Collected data
* * * * * * * * *
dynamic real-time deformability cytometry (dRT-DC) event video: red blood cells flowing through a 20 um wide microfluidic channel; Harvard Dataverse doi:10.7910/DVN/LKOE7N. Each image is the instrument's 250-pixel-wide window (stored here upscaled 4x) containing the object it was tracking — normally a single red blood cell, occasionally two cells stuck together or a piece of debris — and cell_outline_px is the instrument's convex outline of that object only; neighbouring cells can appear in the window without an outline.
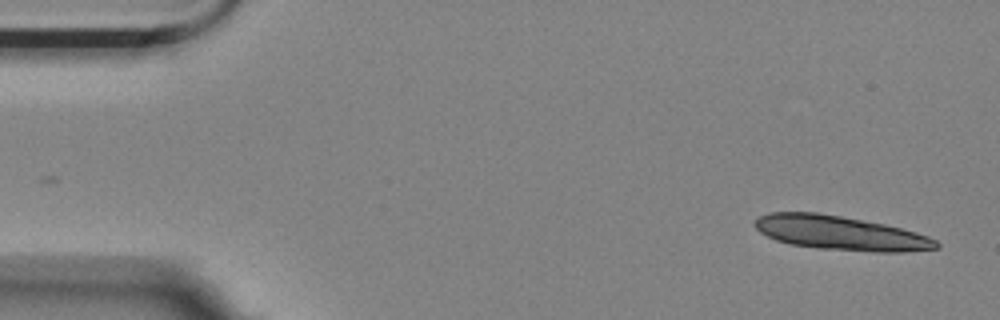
{"species": "Egyptian fruit bat (a non-hibernating species)", "species_latin": "Rousettus aegyptiacus", "temperature_condition": "room temperature", "stored_images_in_passage": 5, "segment_of_instrument_passage": [1, 2], "camera_frame_rate_fps": 3000, "um_per_image_px": 0.085, "animal": {"sex": "female"}, "frame": {"image": 1, "passage_image": 1, "time_ms": 0.0, "image_size_px": [1000, 320], "cell_outline_px": [[940, 248], [904, 252], [872, 252], [820, 248], [788, 244], [776, 240], [760, 232], [752, 224], [752, 220], [768, 212], [816, 212], [840, 216], [884, 224], [916, 232], [928, 236], [936, 240], [940, 244]], "centroid_in_image_um": [71.41, 19.81], "position_along_channel_um": 13.6, "area_um2": 36.24}}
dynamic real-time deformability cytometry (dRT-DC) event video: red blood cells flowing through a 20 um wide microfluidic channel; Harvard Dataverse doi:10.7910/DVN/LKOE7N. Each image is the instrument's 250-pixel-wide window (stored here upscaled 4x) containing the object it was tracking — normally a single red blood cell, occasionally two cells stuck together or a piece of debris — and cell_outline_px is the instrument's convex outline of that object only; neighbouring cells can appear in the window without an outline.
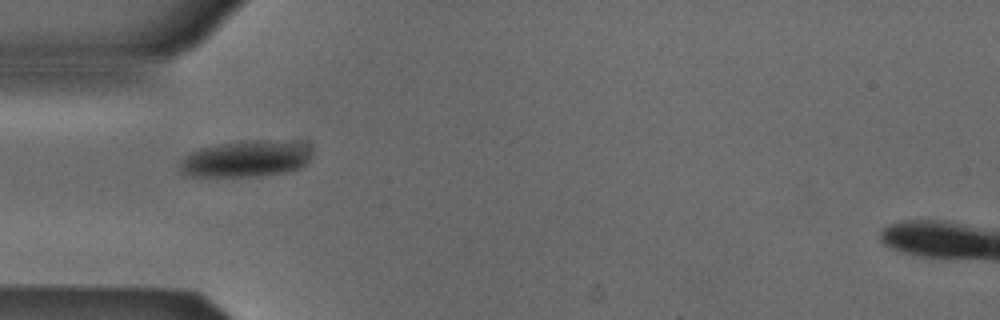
{"species": "Egyptian fruit bat (a non-hibernating species)", "species_latin": "Rousettus aegyptiacus", "temperature_condition": "cold", "stored_images_in_passage": 4, "camera_frame_rate_fps": 3000, "um_per_image_px": 0.085, "animal": {"sex": "male"}, "frame": {"image": 1, "passage_image": 2, "time_ms": 0.333, "image_size_px": [1000, 320], "cell_outline_px": [[312, 148], [304, 164], [292, 172], [260, 176], [184, 176], [180, 172], [180, 160], [188, 152], [200, 148], [216, 144], [252, 140], [260, 140], [304, 144]], "centroid_in_image_um": [20.81, 13.52], "position_along_channel_um": 64.2, "area_um2": 27.98}}
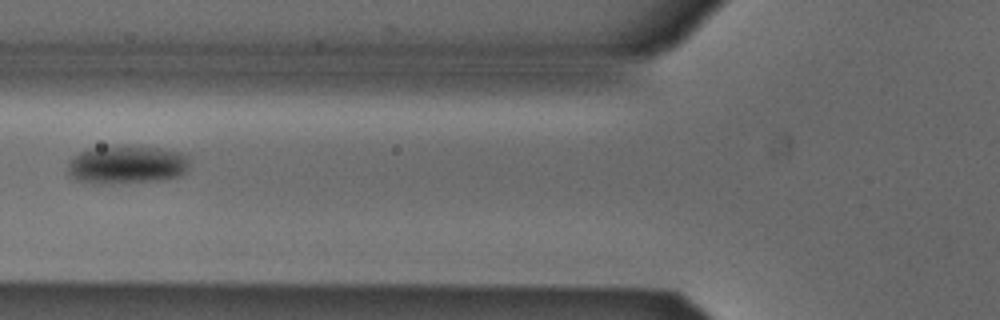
{"frame": {"image": 2, "passage_image": 3, "time_ms": 0.667, "image_size_px": [1000, 320], "cell_outline_px": [[188, 168], [184, 172], [176, 176], [160, 180], [112, 184], [96, 184], [76, 180], [68, 176], [68, 164], [72, 156], [88, 148], [124, 144], [160, 148], [188, 152]], "centroid_in_image_um": [10.75, 13.97], "position_along_channel_um": 115.0, "area_um2": 28.03}}
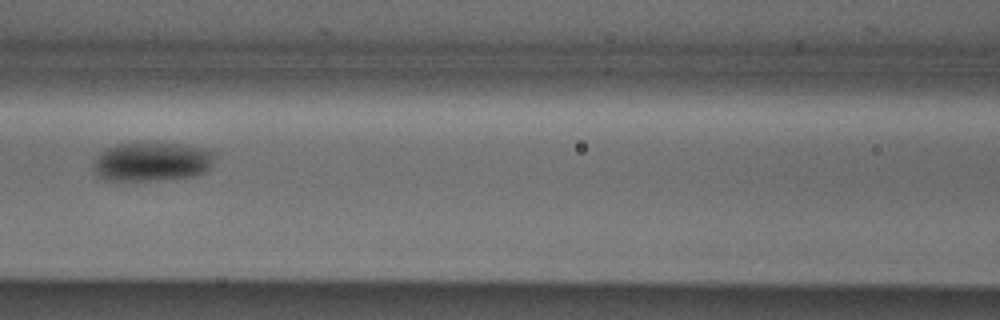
{"frame": {"image": 3, "passage_image": 4, "time_ms": 1.0, "image_size_px": [1000, 320], "cell_outline_px": [[212, 164], [204, 172], [192, 176], [164, 180], [104, 180], [96, 172], [92, 164], [92, 160], [100, 152], [116, 144], [184, 144], [204, 148], [212, 152]], "centroid_in_image_um": [12.87, 13.75], "position_along_channel_um": 153.7, "area_um2": 27.22}}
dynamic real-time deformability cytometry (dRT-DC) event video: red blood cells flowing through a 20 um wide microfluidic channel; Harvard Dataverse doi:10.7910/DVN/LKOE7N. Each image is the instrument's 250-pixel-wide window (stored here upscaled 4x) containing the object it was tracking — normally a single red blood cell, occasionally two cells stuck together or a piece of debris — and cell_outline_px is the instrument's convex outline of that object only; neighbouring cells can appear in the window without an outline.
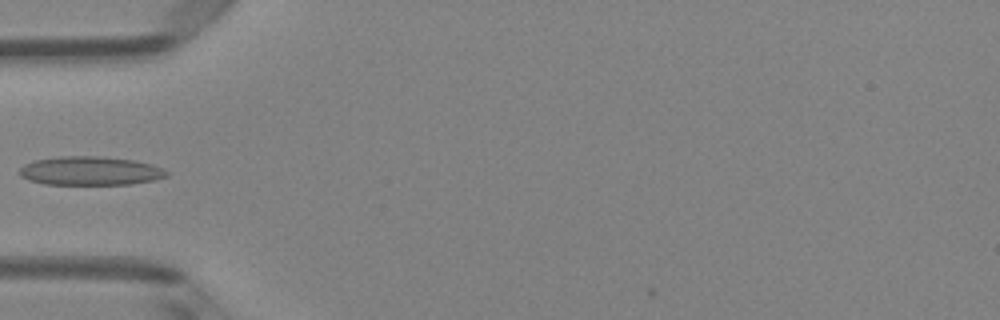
{"species": "Egyptian fruit bat (a non-hibernating species)", "species_latin": "Rousettus aegyptiacus", "temperature_condition": "room temperature", "stored_images_in_passage": 31, "camera_frame_rate_fps": 3000, "um_per_image_px": 0.085, "animal": {"sex": "female"}, "frame": {"image": 1, "passage_image": 1, "time_ms": 0.0, "image_size_px": [1000, 320], "cell_outline_px": [[168, 176], [156, 180], [132, 184], [44, 184], [28, 180], [20, 176], [20, 168], [24, 164], [36, 160], [60, 156], [100, 156], [132, 160], [152, 164], [164, 168], [168, 172]], "centroid_in_image_um": [7.7, 14.52], "position_along_channel_um": 77.3, "area_um2": 24.74}}
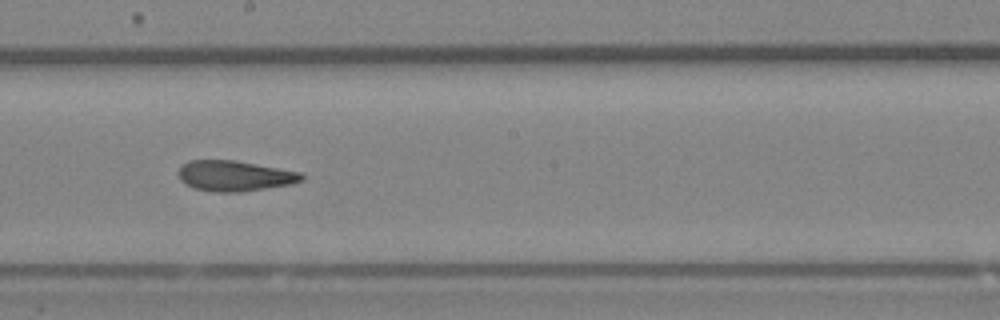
{"frame": {"image": 2, "passage_image": 12, "time_ms": 3.667, "image_size_px": [1000, 320], "cell_outline_px": [[304, 180], [292, 184], [240, 192], [216, 192], [196, 188], [184, 184], [180, 180], [176, 172], [188, 160], [232, 160], [300, 172], [304, 176]], "centroid_in_image_um": [19.92, 14.95], "position_along_channel_um": 228.3, "area_um2": 21.79}}
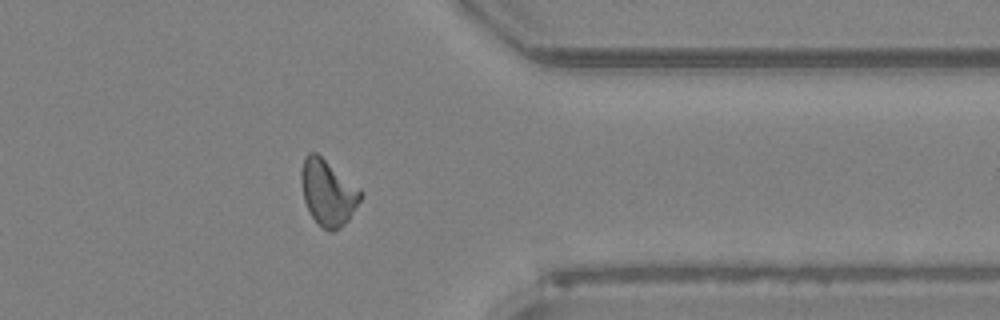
* * * * * * * * *
[Problem statement]: Repeat everything in the records precisely. Images are excluded from the copy.

[The response]:
dynamic real-time deformability cytometry (dRT-DC) event video: red blood cells flowing through a 20 um wide microfluidic channel; Harvard Dataverse doi:10.7910/DVN/LKOE7N. Each image is the instrument's 250-pixel-wide window (stored here upscaled 4x) containing the object it was tracking — normally a single red blood cell, occasionally two cells stuck together or a piece of debris — and cell_outline_px is the instrument's convex outline of that object only; neighbouring cells can appear in the window without an outline.
{"species": "Egyptian fruit bat (a non-hibernating species)", "species_latin": "Rousettus aegyptiacus", "temperature_condition": "room temperature", "stored_images_in_passage": 5, "segment_of_instrument_passage": [1, 2], "camera_frame_rate_fps": 3000, "um_per_image_px": 0.085, "animal": {"sex": "female"}, "frame": {"image": 1, "passage_image": 1, "time_ms": 0.0, "image_size_px": [1000, 320], "cell_outline_px": [[940, 248], [904, 252], [872, 252], [820, 248], [788, 244], [776, 240], [760, 232], [752, 224], [752, 220], [768, 212], [816, 212], [840, 216], [884, 224], [916, 232], [928, 236], [936, 240], [940, 244]], "centroid_in_image_um": [71.41, 19.81], "position_along_channel_um": 13.6, "area_um2": 36.24}}
dynamic real-time deformability cytometry (dRT-DC) event video: red blood cells flowing through a 20 um wide microfluidic channel; Harvard Dataverse doi:10.7910/DVN/LKOE7N. Each image is the instrument's 250-pixel-wide window (stored here upscaled 4x) containing the object it was tracking — normally a single red blood cell, occasionally two cells stuck together or a piece of debris — and cell_outline_px is the instrument's convex outline of that object only; neighbouring cells can appear in the window without an outline.
{"species": "Egyptian fruit bat (a non-hibernating species)", "species_latin": "Rousettus aegyptiacus", "temperature_condition": "cold", "stored_images_in_passage": 4, "camera_frame_rate_fps": 3000, "um_per_image_px": 0.085, "animal": {"sex": "male"}, "frame": {"image": 1, "passage_image": 2, "time_ms": 0.333, "image_size_px": [1000, 320], "cell_outline_px": [[312, 148], [304, 164], [292, 172], [260, 176], [184, 176], [180, 172], [180, 160], [188, 152], [200, 148], [216, 144], [252, 140], [260, 140], [304, 144]], "centroid_in_image_um": [20.81, 13.52], "position_along_channel_um": 64.2, "area_um2": 27.98}}
{"frame": {"image": 2, "passage_image": 3, "time_ms": 0.667, "image_size_px": [1000, 320], "cell_outline_px": [[188, 168], [184, 172], [176, 176], [160, 180], [112, 184], [96, 184], [76, 180], [68, 176], [68, 164], [72, 156], [88, 148], [124, 144], [160, 148], [188, 152]], "centroid_in_image_um": [10.75, 13.97], "position_along_channel_um": 115.0, "area_um2": 28.03}}
{"frame": {"image": 3, "passage_image": 4, "time_ms": 1.0, "image_size_px": [1000, 320], "cell_outline_px": [[212, 164], [204, 172], [192, 176], [164, 180], [104, 180], [96, 172], [92, 164], [92, 160], [100, 152], [116, 144], [184, 144], [204, 148], [212, 152]], "centroid_in_image_um": [12.87, 13.75], "position_along_channel_um": 153.7, "area_um2": 27.22}}
dynamic real-time deformability cytometry (dRT-DC) event video: red blood cells flowing through a 20 um wide microfluidic channel; Harvard Dataverse doi:10.7910/DVN/LKOE7N. Each image is the instrument's 250-pixel-wide window (stored here upscaled 4x) containing the object it was tracking — normally a single red blood cell, occasionally two cells stuck together or a piece of debris — and cell_outline_px is the instrument's convex outline of that object only; neighbouring cells can appear in the window without an outline.
{"species": "Egyptian fruit bat (a non-hibernating species)", "species_latin": "Rousettus aegyptiacus", "temperature_condition": "room temperature", "stored_images_in_passage": 31, "camera_frame_rate_fps": 3000, "um_per_image_px": 0.085, "animal": {"sex": "female"}, "frame": {"image": 1, "passage_image": 1, "time_ms": 0.0, "image_size_px": [1000, 320], "cell_outline_px": [[168, 176], [156, 180], [132, 184], [44, 184], [28, 180], [20, 176], [20, 168], [24, 164], [36, 160], [60, 156], [100, 156], [132, 160], [152, 164], [164, 168], [168, 172]], "centroid_in_image_um": [7.7, 14.52], "position_along_channel_um": 77.3, "area_um2": 24.74}}
{"frame": {"image": 2, "passage_image": 12, "time_ms": 3.667, "image_size_px": [1000, 320], "cell_outline_px": [[304, 180], [292, 184], [240, 192], [216, 192], [196, 188], [184, 184], [180, 180], [176, 172], [188, 160], [232, 160], [300, 172], [304, 176]], "centroid_in_image_um": [19.92, 14.95], "position_along_channel_um": 228.3, "area_um2": 21.79}}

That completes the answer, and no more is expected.